**Work item**
All lines in the material containing the word "Page" need to be copied.

**Available data**
┌──

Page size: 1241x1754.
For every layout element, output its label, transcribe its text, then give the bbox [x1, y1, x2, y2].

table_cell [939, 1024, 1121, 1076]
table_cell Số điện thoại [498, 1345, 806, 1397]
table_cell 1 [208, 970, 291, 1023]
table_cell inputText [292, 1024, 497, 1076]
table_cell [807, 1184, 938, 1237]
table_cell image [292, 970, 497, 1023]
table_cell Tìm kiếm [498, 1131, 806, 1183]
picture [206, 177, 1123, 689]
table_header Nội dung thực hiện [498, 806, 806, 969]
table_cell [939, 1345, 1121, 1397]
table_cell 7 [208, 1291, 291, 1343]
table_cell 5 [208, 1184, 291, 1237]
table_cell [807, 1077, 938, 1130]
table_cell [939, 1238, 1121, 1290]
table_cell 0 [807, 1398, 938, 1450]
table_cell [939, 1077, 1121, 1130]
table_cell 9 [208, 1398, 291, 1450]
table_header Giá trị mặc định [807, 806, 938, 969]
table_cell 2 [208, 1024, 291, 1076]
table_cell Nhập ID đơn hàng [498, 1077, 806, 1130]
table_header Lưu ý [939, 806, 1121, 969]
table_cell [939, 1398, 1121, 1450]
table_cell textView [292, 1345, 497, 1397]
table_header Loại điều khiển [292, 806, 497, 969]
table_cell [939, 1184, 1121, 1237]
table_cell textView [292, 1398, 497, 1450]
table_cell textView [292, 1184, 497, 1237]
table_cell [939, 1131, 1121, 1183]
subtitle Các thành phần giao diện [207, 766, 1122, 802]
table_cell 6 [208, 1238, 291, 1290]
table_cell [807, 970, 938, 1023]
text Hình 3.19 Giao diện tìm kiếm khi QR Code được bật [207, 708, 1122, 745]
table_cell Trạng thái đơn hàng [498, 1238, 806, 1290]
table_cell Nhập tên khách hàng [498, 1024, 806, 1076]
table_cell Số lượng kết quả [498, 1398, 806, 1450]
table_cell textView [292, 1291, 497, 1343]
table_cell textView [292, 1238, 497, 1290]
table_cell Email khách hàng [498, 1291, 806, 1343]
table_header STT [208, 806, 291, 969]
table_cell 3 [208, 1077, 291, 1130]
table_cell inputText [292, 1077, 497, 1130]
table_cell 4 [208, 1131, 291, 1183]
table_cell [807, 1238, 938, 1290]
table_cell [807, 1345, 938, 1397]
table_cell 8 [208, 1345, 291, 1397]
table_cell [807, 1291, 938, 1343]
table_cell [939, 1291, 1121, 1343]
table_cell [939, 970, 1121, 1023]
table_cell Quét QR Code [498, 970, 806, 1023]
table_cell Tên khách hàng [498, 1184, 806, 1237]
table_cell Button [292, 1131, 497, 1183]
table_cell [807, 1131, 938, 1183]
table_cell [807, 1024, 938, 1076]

└──
┌──

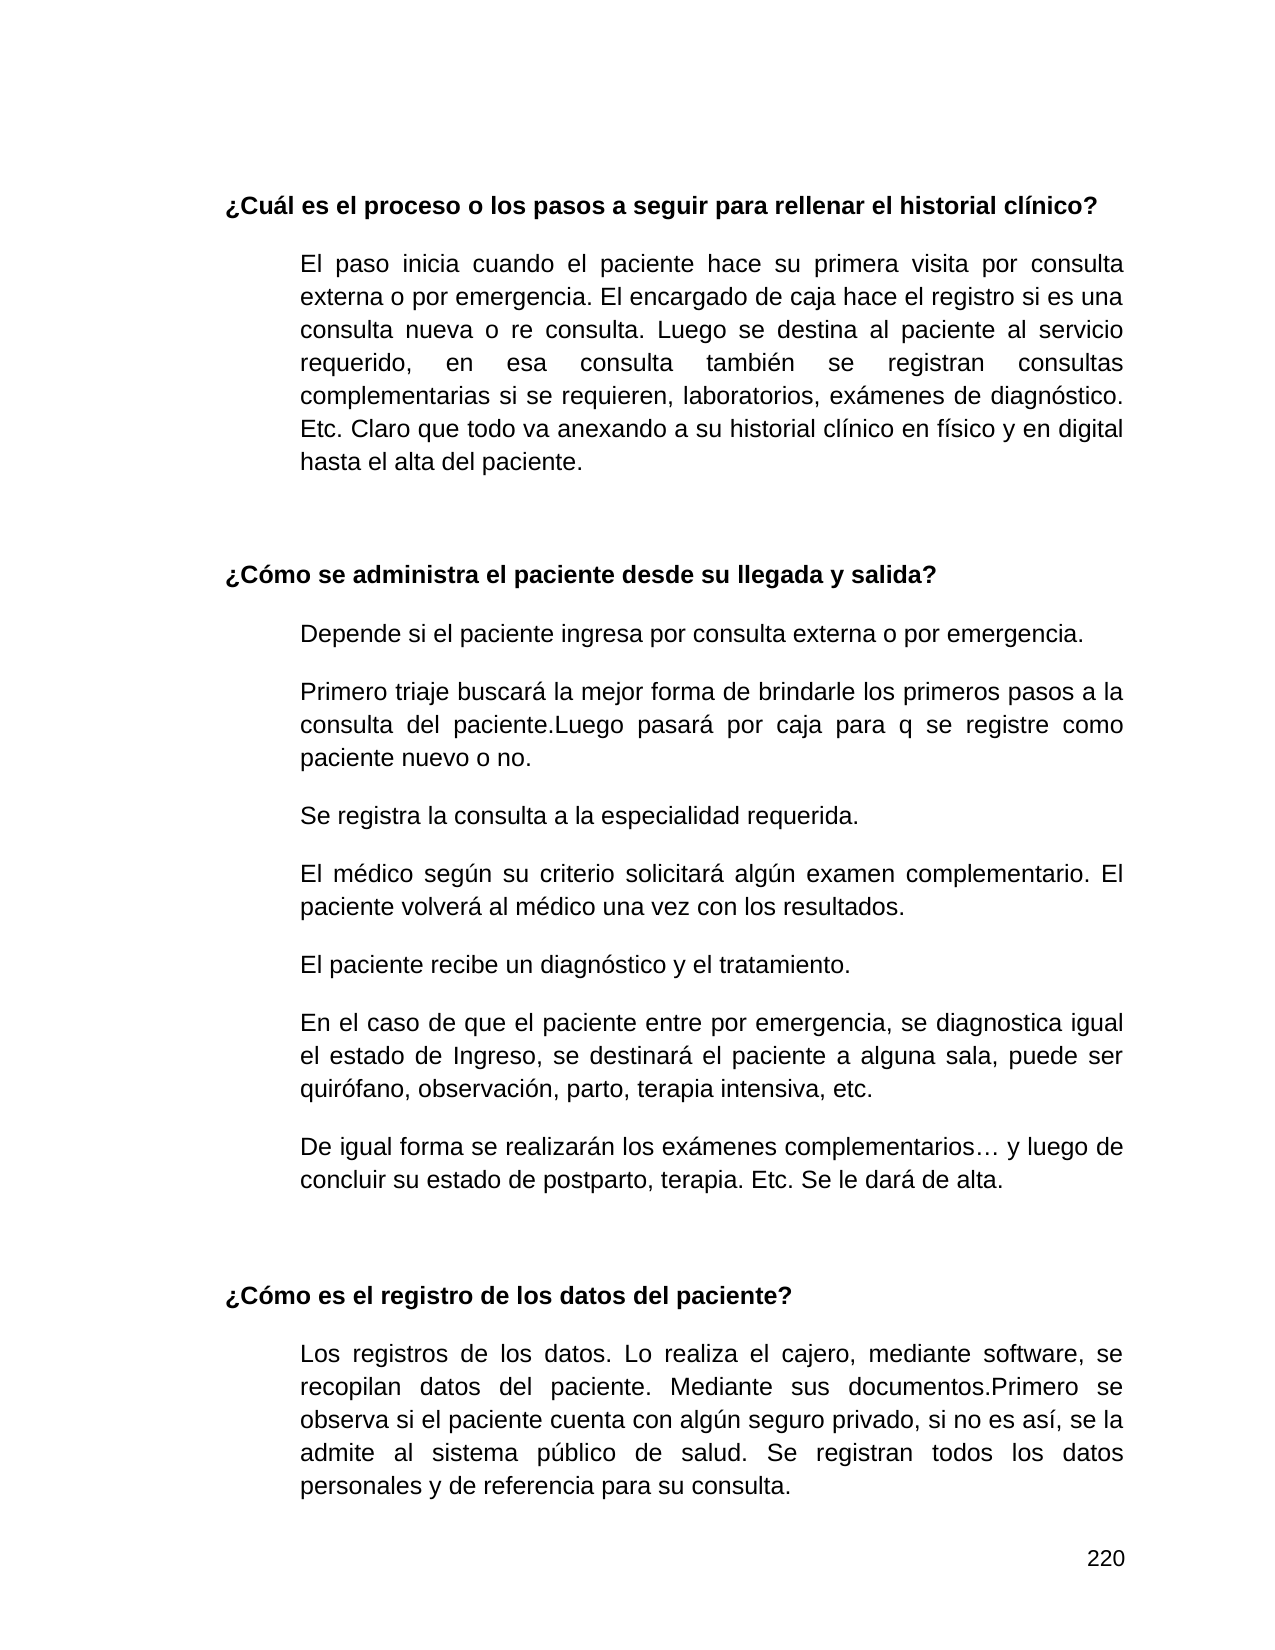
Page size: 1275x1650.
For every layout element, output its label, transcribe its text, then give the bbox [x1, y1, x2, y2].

└──

**The answer**
Page size: 1241x1754.
Page size: 1275x1650.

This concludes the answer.